Tuesday, 17 April 2012

Starting in the sketch book

I always find it quite daunting starting a new sketch book.

At the beginning of a new project, although my head is always fizzing with ideas and inspiration, they are generally all ideas of how I can do stuff with fabric rather than paper. It's like I miss a step in the way that my ideas are supposed to progress, and then it's almost like I have to start working backwards. I do like to draw and paint, but it's not something that I am very confident in doing, so I end up taking a long time over it and then feel frustrated at the small amount of work I have produced. I suppose that as time goes on throughout my degree I will become more confident in my abilities and things will get easier.



So, using pictures that I took up at the allotments last week I have been doing some painting.

I really love this photo I took of a bumble bee on a dandelion. I used acrylics to paint this and although I am really happy with the finished painting, I can't see me using this sort of realistic style in my garment in this project as we are not at the stage of using digital printing yet mostly due to expense.

I would however like to include maybe some bee or butterfly motifs in my garment, as pollination is an integral part of plants growing, both naturally in the hedgerows and in cultivation on farms and allotments. The work of the bees and butterflies was just as important to growing Britain's produce in wartime, as was the work of the land girls.

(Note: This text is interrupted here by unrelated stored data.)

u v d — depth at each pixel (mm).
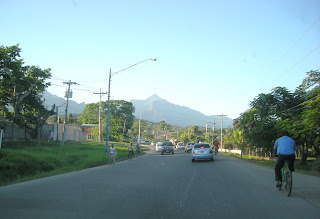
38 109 31359
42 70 30266
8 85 27203
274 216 5996
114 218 5801
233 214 6145
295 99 24188
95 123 85812
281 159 8367
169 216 5977
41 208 6617
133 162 22281
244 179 11727
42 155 18328
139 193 8516
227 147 61688
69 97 35469
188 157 29438
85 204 7031
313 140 21031
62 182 10969
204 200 7539
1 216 5934
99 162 20453
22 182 11273
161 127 136875
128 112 82938
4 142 25125
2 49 26094
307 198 7809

In my photos you can see a strong theme of grids. I found them in netting, fencing and chicken wire; plastic, metal and wood. I like the juxtaposition of the rigidity of this black chain-link fence with the yellow blooms of forsythia haphazardly weaving it's way through. After painting the top half of the page with a paint brush. I used the edge of piece of cardboard dipped in black paint to recreate the grid in a printed form.